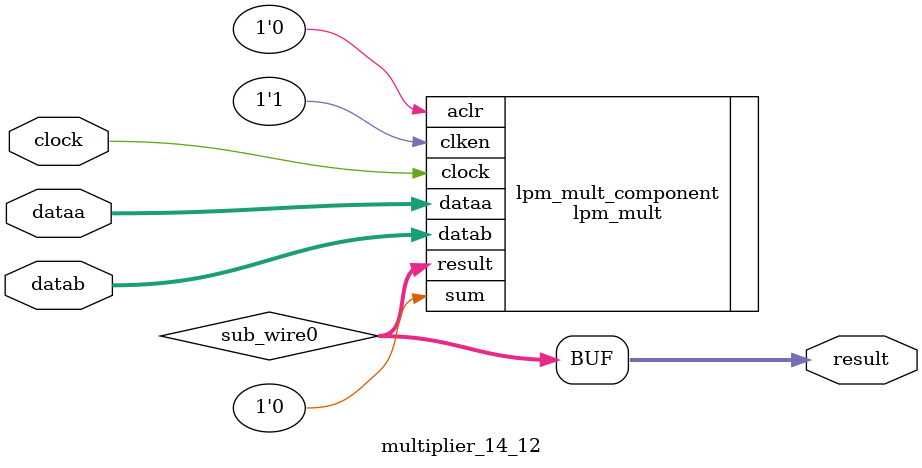
<source format=v>
`timescale 1 ps / 1 ps
module multiplier_14_12 (
	clock,
	dataa,
	datab,
	result);

	input	  clock;
	input	[13:0]  dataa;
	input	[11:0]  datab;
	output	[25:0]  result;

	wire [25:0] sub_wire0;
	wire [25:0] result = sub_wire0[25:0];

	lpm_mult	lpm_mult_component (
				.dataa (dataa),
				.datab (datab),
				.clock (clock),
				.result (sub_wire0),
				.aclr (1'b0),
				.clken (1'b1),
				.sum (1'b0));
	defparam
		lpm_mult_component.lpm_hint = "MAXIMIZE_SPEED=5",
		lpm_mult_component.lpm_pipeline = 2,
		lpm_mult_component.lpm_representation = "SIGNED",
		lpm_mult_component.lpm_type = "LPM_MULT",
		lpm_mult_component.lpm_widtha = 14,
		lpm_mult_component.lpm_widthb = 12,
		lpm_mult_component.lpm_widthp = 26;


endmodule

</source>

—————

INSTRUCTIONS TO FOLLOW: Every line above that includes the word "input" should be listed.

ANSWER SPACE:
	input	  clock;
	input	[13:0]  dataa;
	input	[11:0]  datab;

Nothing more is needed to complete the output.